A sabedoria em pílulas

Por Cruzeiro do Sul

Muitas foram as invenções da humanidade para tornar a vida mais difícil. O panetone de calabresa. A pizza de arroz doce. A caixa de som minúscula e potente. O rojão. A ala vip. A moto. A lista é vasta. Mas nada supera as redes sociais.

Lá no começo de tudo, a gente acreditava: oba, vou conseguir conversar com pessoas queridas que moram muito longe. Depois deu no que deu. Saudade dos vídeos engraçados que mostravam as peripécias dos gatinhos.

Tenho perfil no Facebook e no Instagram. Publico muito pouco. Até cheguei a fazer umas graças tempos atrás no Facebook. Foi divertido enquanto durou. Enjoei sem grandes explicações. Hoje tenho os perfis e só fico vendo o que outras pessoas publicam.

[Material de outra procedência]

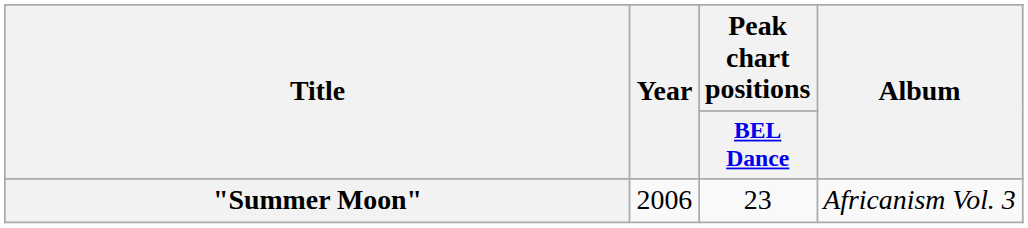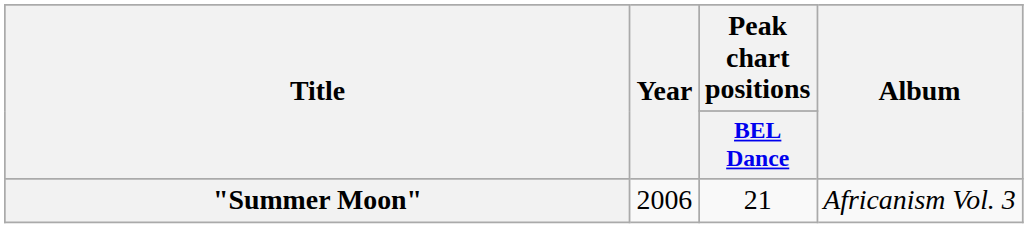"Summer Moon" | Peak chart positions / BEL Dance: 23 -> 21
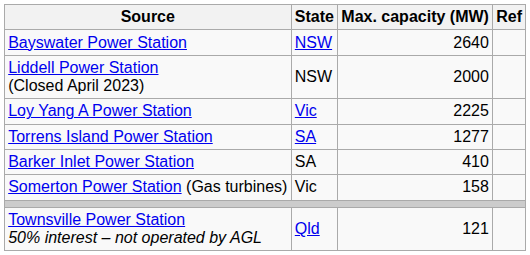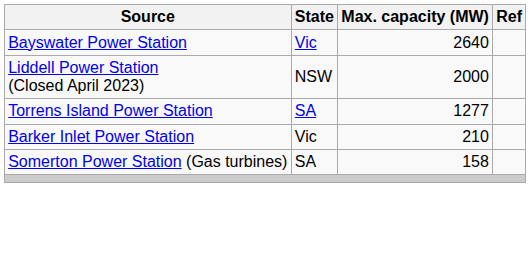Bayswater Power Station | State: NSW -> Vic
- row: Loy Yang A Power Station | Vic | 2225
Barker Inlet Power Station | State: SA -> Vic
Barker Inlet Power Station | Max. capacity (MW): 410 -> 210
Somerton Power Station (Gas turbines) | State: Vic -> SA
- row: Townsville Power Station 50% interest – not operated by AGL | Qld | 121
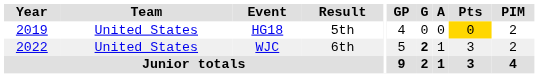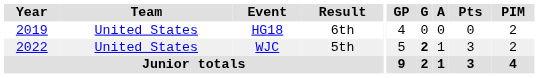HG18 | Result: 5th -> 6th
HG18 | Pts: gold background -> no background
WJC | Result: 6th -> 5th
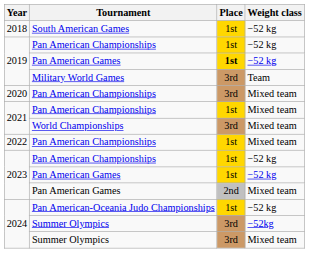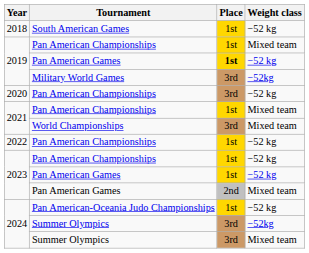2019 / Pan American Championships | Weight class: −52 kg -> Mixed team
2019 / Military World Games | Weight class: Team -> −52kg
2020 | Weight class: Mixed team -> −52 kg
2022 | Weight class: Mixed team -> −52 kg
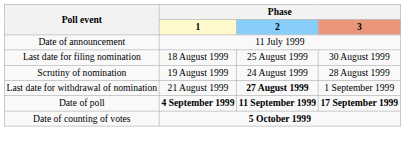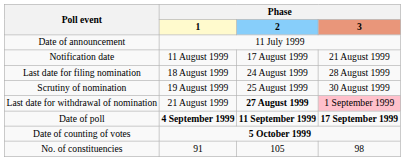+ row: Notification date | 11 August 1999 | 17 August 1999 | 21 August 1999
Last date for filing nomination | Phase / 2: 25 August 1999 -> 24 August 1999
Last date for filing nomination | Phase / 3: 30 August 1999 -> 28 August 1999
Scrutiny of nomination | Phase / 2: 24 August 1999 -> 25 August 1999
Scrutiny of nomination | Phase / 3: 28 August 1999 -> 30 August 1999
Last date for withdrawal of nomination | Phase / 3: no background -> pink background
+ row: No. of constituencies | 91 | 105 | 98
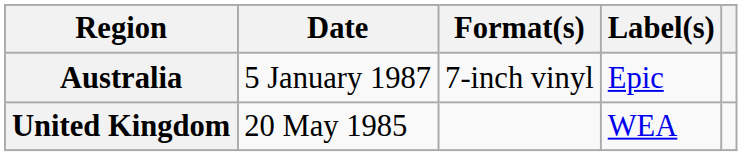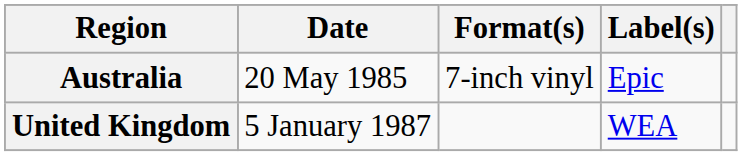Australia | Date: 5 January 1987 -> 20 May 1985
United Kingdom | Date: 20 May 1985 -> 5 January 1987
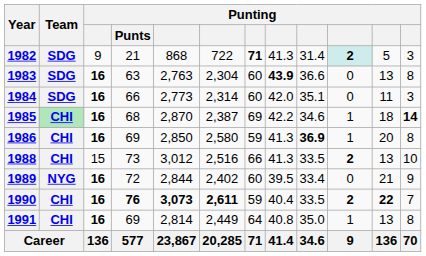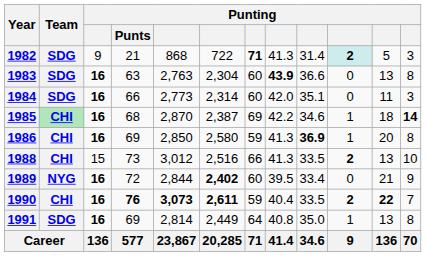1989 | column 6: normal -> bold
1991 | Team: CHI -> SDG
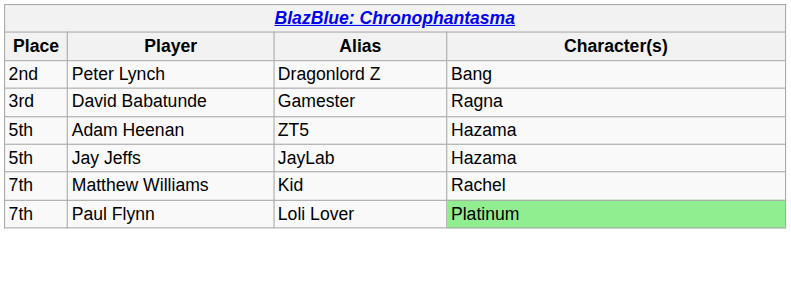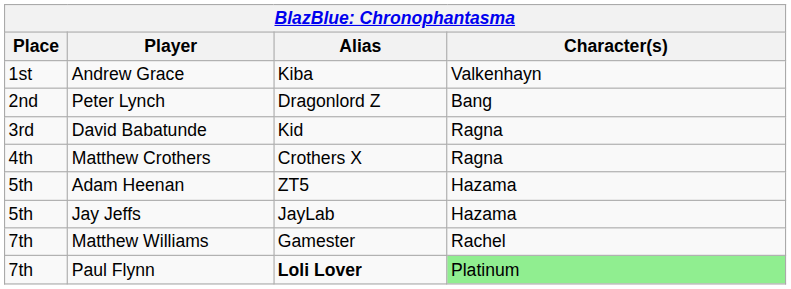+ row: 1st | Andrew Grace | Kiba | Valkenhayn
David Babatunde | Alias: Gamester -> Kid
+ row: 4th | Matthew Crothers | Crothers X | Ragna
Matthew Williams | Alias: Kid -> Gamester
Paul Flynn | Alias: normal -> bold
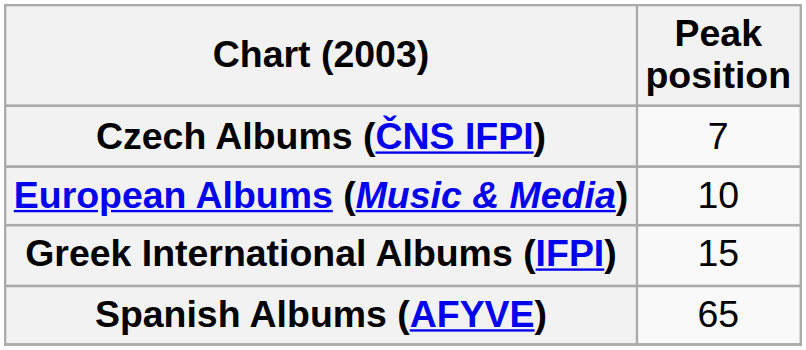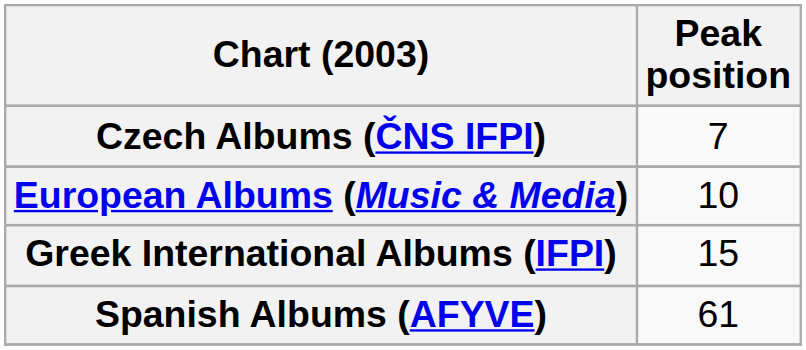Spanish Albums (AFYVE) | Peak position: 65 -> 61
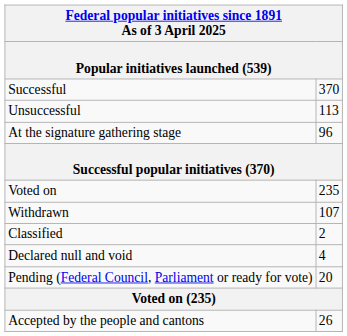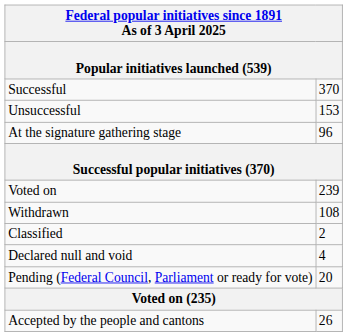Unsuccessful | column 2: 113 -> 153
Voted on | column 2: 235 -> 239
Withdrawn | column 2: 107 -> 108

Meu lado simpático fica feliz quando topo com fotografias de pessoas que não vejo há bastante tempo. É uma forma de matar a saudade. Meu lado simpático também fica feliz quando me deparo com algo legal que acontece com pessoas queridas. Até aí, vou levando bem.

A coisa começa a enroscar com os vídeos de gente dando dica de tudo quanto é coisa. Isso não acontece tanto no Facebook. O inferno é no Instagram. Lá no Instagram os algoritmos trabalham no modo pesadelo. Dia desses, enquanto rolava a tela, gastei uns segundos vendo um vídeo sobre tênis de corrida. Foi o que bastou para, nos dias seguintes, eu ser soterrado por referências a maratonas e treinos de musculação para corredores.

Mas tudo pode piorar. Sim, porque não é tão ruim assim, se você se interessa por exercício físico, ver como se faz corretamente determinado alongamento. É meio cansativo receber dezenas de vídeos sobre alongamento, mas dá para encarar. Nessas horas, o Instagram parece aquela pessoa que, ao perceber que você gosta de algo, tenta ser simpática e só falar a respeito do que você gosta. Aborrece um pouco depois de um tempo, mas a gente reconhece a boa vontade da pessoa.

O drama, ao menos para mim, está nos vídeos de pessoas que resolveram ganhar um troco dando conselhos para a humanidade sobre como levar a vida do jeito certo. Tem de tudo um pouco nesse show de horrores.

Há os sábios que aconselham os pais sobre o perigo das telas para as crianças. Aqui, os gurus adotam expressões carregadas e mencionam números horripilantes. Falam de consequências estarrecedoras. Muitos defendem que as crianças não podem ter contato com celular ou com televisão. Pais e responsáveis tendem a ficar arrasados depois que assistem a esses vídeos. Antes que as pedras comecem a voar: sei que ficar muito tempo diante do celular ou da televisão não é um bom negócio.

Minha implicância é com a falinha radical que transforma pais que mostram desenhinhos animados aos filhos em seres inescrupulosos, preguiçosos.

Há os sábios que mostram o que fazer nas férias escolares. Construir brinquedos engenhosos a partir de um barbante e uma garrafa de plástico. Brincar de sei lá o quê no parquinho. Ir à fazendinha e ver as frutinhas na árvore, o bezerro, a vaquinha, o porquinho. Tirar o tênis e sentir o pé na grama. Se resolvermos tirar os tênis do João enquanto passeamos pelos bucólicos parques da cidade, merecemos um puxão de orelha de algum conselheiro tutelar. Não acho que será uma experiência enriquecedora para o João se ele pisar num caco de garrafa da Heinecken, ou num prego meio maroto, ou num saquinho de Ebicen. Normalmente os sábios dos vídeos das férias escolares esbanjam sorrisos e olhares carinhosos. Entendo: estão rindo dos trouxas que acreditam em suas melífluas dicas.

E assim se arrasta a humanidade. Bom 2024 para vocês.